California Case Summaries

Stanz v. Brown — S.D. Cal. Magistrate Recommends Civil Contempt for Defendants’ Refusal to Comply With Discovery Order, but Declines Adverse-Inference and Default-Judgment Sanctions

Unreported / Non-Citable

Case
Stanz v. Brown
Court
U.S. District Court — Southern District of California
Date Decided
2026-01-29
Docket No.
3:22-cv-01164
Status
Unreported / Non-Citable
Topics
Federal Rule 37 sanctions, civil contempt, discovery noncompliance, ESI inspection, magistrate certification of contempt facts

Background

This long-running shareholder dispute pits Aaron Stanz, the technology co-founder of private-jet broker Jet Genius Holdings (“JGH”), against his co-founder Jordan Brown and a network of related charter-aviation entities. Stanz alleges that Brown engaged in self-dealing by diverting JGH revenue and federal excise tax (“FET”) proceeds to other companies he controls. The case has produced extensive discovery, much of it electronically stored information (“ESI”) on JGH’s proprietary platform.

In June 2025, the magistrate judge granted Stanz’s motion to compel production of documents and on-site inspection of certain ESI sources. The order required the defendants to produce specific categories of documents and to permit a controlled inspection of business systems and a personal cell phone within set deadlines. The defendants did not comply. Instead, they offered only a limited “hard-copy inspection” that did not satisfy the order. Stanz filed an ex parte application asking the court to issue an order to show cause why defendants should not be held in contempt. The defendants did not respond. The court construed the application as a Federal Rule of Civil Procedure 37 sanctions motion and addressed it on the merits.

The Court’s Holding

The magistrate judge issued a Report and Recommendation that the district judge initiate civil contempt proceedings against the defendants and impose coercive per-diem fines until they comply. At the same time, the magistrate recommended against the harsher sanctions Stanz had requested: adverse-inference jury instructions, issue preclusion (treating disputed facts as established), and entry of a default judgment.

Magistrate judges in federal court do not have direct contempt authority. Under 28 U.S.C. § 636(e), the magistrate must certify the relevant facts to the district judge, who then conducts the contempt hearing. The order carefully certifies the underlying record: a clear prior order requiring specific production and inspection; the defendants’ production of only a small subset; their unilateral substitution of a limited paper inspection for the ordered ESI and cell-phone inspection; and their refusal to engage with the motion at all.
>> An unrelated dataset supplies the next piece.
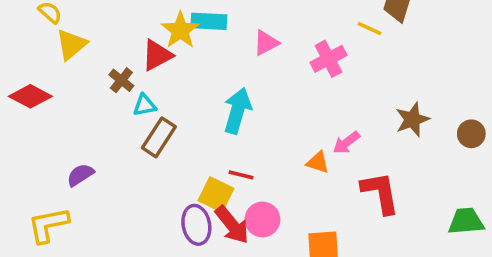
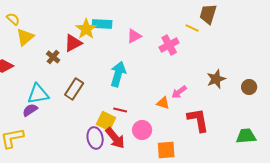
cyan triangle: (145, 105) -> (38, 94), moved, size x1.6
pink circle: (262, 219) -> (142, 130), moved

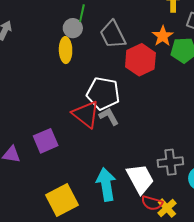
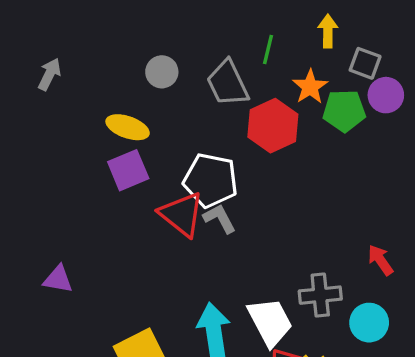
green line: (82, 13) -> (268, 50), moved
yellow ellipse: (66, 50) -> (128, 127), moved, turned -70
purple square: (46, 141) -> (128, 170), moved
On the appropriate sanction, the court applied the standard Rule 37 framework. Adverse-inference instructions, issue preclusion, and default judgment are powerful remedies but are reserved for the most serious cases of willful and prejudicial noncompliance. The court concluded that, while the defendants’ conduct warranted significant sanctions, those terminal-style sanctions were premature. A coercive per-diem fine would put concrete economic pressure on the defendants to comply without depriving them of their day in court. The court also separately granted Stanz’s request for additional attorney’s fees attributable to the contempt-related work, subject to submission of supporting documentation.

Key Takeaways

  • Federal courts in California will issue contempt recommendations when a party flouts a clear order requiring specific production or ESI inspection, but they tend to start with coercive monetary sanctions rather than terminating sanctions like default judgment.
  • Substituting a more convenient compliance method (here, a paper inspection) for the inspection actually ordered is treated as noncompliance, not partial compliance.
  • Adverse-inference instructions, issue preclusion, and default judgment are reserved for the most serious willful and prejudicial discovery abuses; courts often try less drastic remedies first.
  • Failure to oppose a contempt or sanctions motion forfeits the chance to explain or mitigate the conduct, leaving the certified facts in the moving party’s preferred light.

Why It Matters

Discovery enforcement is one of the busiest areas of magistrate-judge practice in the Southern District of California. This recommendation illustrates the typical escalation ladder: an order to compel, an attorney-fee award for the cost of the motion, then certification of contempt facts and coercive per-diem fines for ongoing noncompliance, with terminating sanctions held in reserve. Litigants who think they can stonewall or pick which parts of an order to obey should expect mounting financial consequences, even if their case is not yet at risk of a default.

For California businesses caught in commercial litigation, the case is a reminder that ESI obligations are real and enforceable. A party that controls business systems containing relevant data must produce that data through the methods the court orders, not through unilaterally chosen alternatives. For plaintiffs, the case is also a reminder that aggressive sanction requests like default judgment are easier to ask for than to win — judges in this district will often start with coercive sanctions before crossing the merits-altering line.